Not solely that. All these thirty younsters, despite passing throgh all sorts of hardships including hunger and and psychic turmoil, succeed in the IIT JEE, and prove that even the poor could make it. ‘Truth’ prevails; ‘falsehood’ dies!
Sanctifying the IIT Dream
The theme of the film is contextual and relevant. Yet, its melodramatic element prevents Vikas Bahl’s craft and Sanjeev Dutta’s script from emerging as a subtle/artistic/authentic text. Not solely that. The director could have worked more meaningfully with those ‘super 30’ youngsters – their fear and anxiety , hope and dream, psychic churning and inner transformation. Even though there are traces of Anand Kumar’s pedagogic experimentations, the director could have concentrated on it more sharply.
But then, it is the hidden text that makes the film problematic. It does not problematize the IIT dream; instead, it sanctifies the rat race. The fact is that the IIT dream is also about psychic stress and mental disorder emanating from hyper-competitiveness; it is also about suicide narratives and techno-corporate notion of success; it is one-dimensional. The meritocracy that the IIT phenomenon encourages is inherently violent; with applied technology, instrumental science and logico-mathematical reasoning, it is devoid of poetic wonder, spiritual revelation and reflexivity of a nuanced socio-political thinking.

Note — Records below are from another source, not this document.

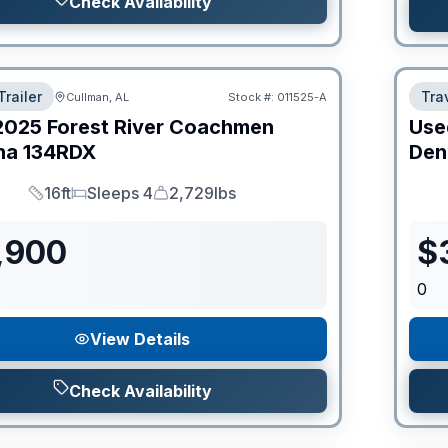
Check Availability
Trailer
Trav
Cullman, AL
Stock #:
011525-A
2025
Forest River
Coachmen
Use
na
134RDX
Den
16ft
Sleeps 4
2,729lbs
Length
Sleeps
Dry Weight
,900
$
0
View Details
Check Availability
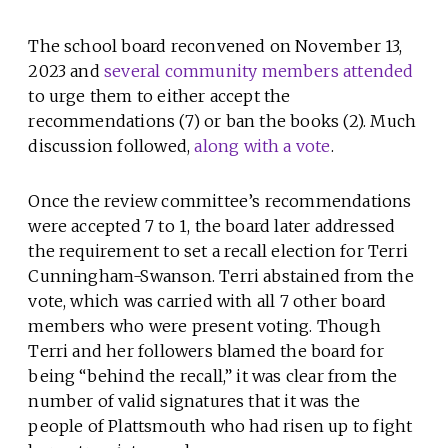
The school board reconvened on November 13,
2023 and
several community members attended
to urge them to either accept the
recommendations (7) or ban the books (2). Much
discussion followed,
along with a vote
.
Once the review committee’s recommendations
were accepted 7 to 1, the board later addressed
the requirement to set a recall election for Terri
Cunningham-Swanson. Terri abstained from the
vote, which was carried with all 7 other board
members who were present voting. Though
Terri and her followers blamed the board for
being “behind the recall,” it was clear from the
number of valid signatures that it was the
people of Plattsmouth who had risen up to fight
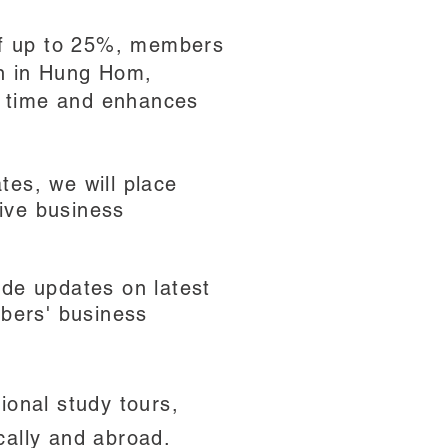
 of up to 25%, members
on in Hung Hom,
s time and enhances
tes, we will place
ive business
ide updates on latest
bers' business
ional study tours,
cally and abroad.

And the IIT dream has done yet another damage. The very meaning of doing science has changed; it is not for cultivating the democratic spirit of scientific enquiry; it is merely for cracking the IIT JEE. As it has become the national obsession, it devalues and marginalizes those who have yet another dream–say, the dream of becoming a poet, a historian, a philosopher, or just a wanderer. It valorizes ‘success’, condemns ‘failure’.
In a way, the film sanctifies the IIT dream by arguing that even the poor could do it, provided they find a mentor like Anand Kumar. Moreover, it is once again the same story–your salvation lies in becoming like the privileged. I am poor; but then, if I could join the IIT, and become ‘somebody’, I have arrived! In a narrative of this kind there is no trace of alternative thinking–a possibility of radical social transformation through what the likes of Gandhi, Tagore and Freire would have regarded as aesthetically enriched, life-affirming, dialogic education.
Or, is it that I am expecting too much from a film?
As I came out of the hall, it was once again the gorgeous mall–the magical space that global capitalism has created for us. Men and women, boys and girls with fancy clothes; Starbucks coffee and French perfume; shopping and food bonanza–I took some time to come to my senses. And I asked myself: How would the rich see those ‘super 30’ children? With pity? With charity? With guilt? Or, would it be just yet another act of cultural production and consumption–the rich selling the struggle of the subaltern?